_Provided passage:_
──────────
Data pre-processing

Notebook written by Matteo Sesia

Stanford University, Department of Statistics

Last updated on: May 10, 2019

The purpose of this notebook is to discuss some data preprocessing steps that may be useful before using the DeepKnockoff package. In particular, we will talk about how to deal with extremely correlated variables that would result in knockoffs having no power.

For now, we follow the strategy described in this paper: "Panning for Gold: Model-X Knockoffs for High-dimensional Controlled Variable Selection", E. Candès, Y. Fan, L. Janson, and J. Lv. J. R. Stat. Soc. B. (2018). https://arxiv.org/abs/1610.02351. We may explore more sophisticated approaches in the future.

In [1]:
import matplotlib.pyplot as plt
import seaborn as sns
import numpy as np
import scipy.cluster.hierarchy as spc
import data
import parameters

Data generating model

We model the distribution of $X \in \mathbb{R}^p $ as multivariate Gaussian, with $p=100$ and the covariance matrix of an auto-regressive process of order one. We choose the correlation parameter equal to $\rho =0.95$.

In [2]:
# Number of features
p = 500

# Define the model for X
DataSampler = data.GaussianAR1(p, 0.95)
In [3]:
# Number of training examples
n = 2000

# Sample training data
X_train = DataSampler.sample(n)
print("Generated a training dataset of size: %d x %d." %(X_train.shape))
Generated a training dataset of size: 2000 x 500.

Compute correlations

In [4]:
# Compute covariance matrix
SigmaHat = np.cov(X_train, rowvar=False)
# Compute correlation matrix
SigmaHat = data.cov2cor(SigmaHat)

We can visualize the correlation matrix as a heatmap.

In [5]:
# Set up the matplotlib figure
f, ax = plt.subplots(figsize=(8, 7))

# Generate a custom diverging colormap
cmap = sns.diverging_palette(220, 10, as_cmap=True)

# Draw the heatmap
sns.heatmap(SigmaHat, cmap=cmap, square=True)
Out[5]:
<matplotlib.axes._subplots.AxesSubplot at 0x7fbdf6641470>

Hierarchical clustering

We apply hierarchical clustering to the correlation matrix. In this case, we choose average-linkage clustering, although other options may be better suited in different scenarios.
──────────
_Data extracts:_
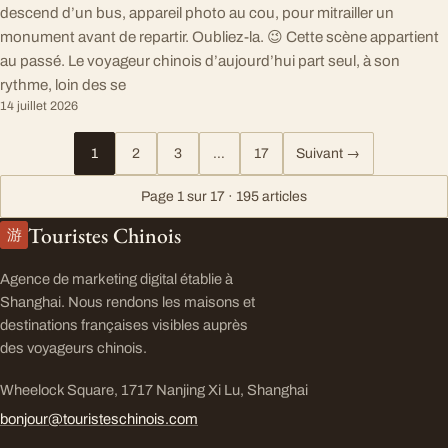
descend d’un bus, appareil photo au cou, pour mitrailler un
monument avant de repartir. Oubliez-la. 😉 Cette scène appartient
au passé. Le voyageur chinois d’aujourd’hui part seul, à son
rythme, loin des se
14 juillet 2026
1
2
3
…
17
Suivant →
Page 1 sur 17 · 195 articles
Touristes Chinois
游
Agence de marketing digital établie à
Shanghai. Nous rendons les maisons et
destinations françaises visibles auprès
des voyageurs chinois.
Wheelock Square, 1717 Nanjing Xi Lu, Shanghai
bonjour@touristeschinois.com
──────────
_Your objective:_ Please continue the data pre-processing notebook on highly correlated variables and knockoffs, starting right after its last sentence about average-linkage clustering.

_Your response:_
In [6]:
# Compute distance between variables based on their pairwise absolute correlations
pdist = spc.distance.squareform(1-np.abs(SigmaHat))

# Apply average-linkage hierarchical clustering
linkage = spc.linkage(pdist, method='average')

Next, we group the variables into highly-correlated blocks and keep only one representative from each blocks. To ensure that the typical remaining correlations are below the (arbitrary) target level ($\rho_\max=0.7$), we cut the dendrogram at height $d_\max=1- \rho_\max=0.3$.

In [7]:
corr_max = 0.7
d_max = 1-corr_max

Let's now plot the clustering dendrogram and visualize the groups corresponding to the cut defined above.

In [8]:
def fancy_dendrogram(*args, **kwargs):
    """From: 
    https://joernhees.de/blog/2015/08/26/scipy-hierarchical-clustering-and-dendrogram-tutorial/
    """
    max_d = kwargs.pop('max_d', None)
    if max_d and 'color_threshold' not in kwargs:
        kwargs['color_threshold'] = max_d
    annotate_above = kwargs.pop('annotate_above', 0)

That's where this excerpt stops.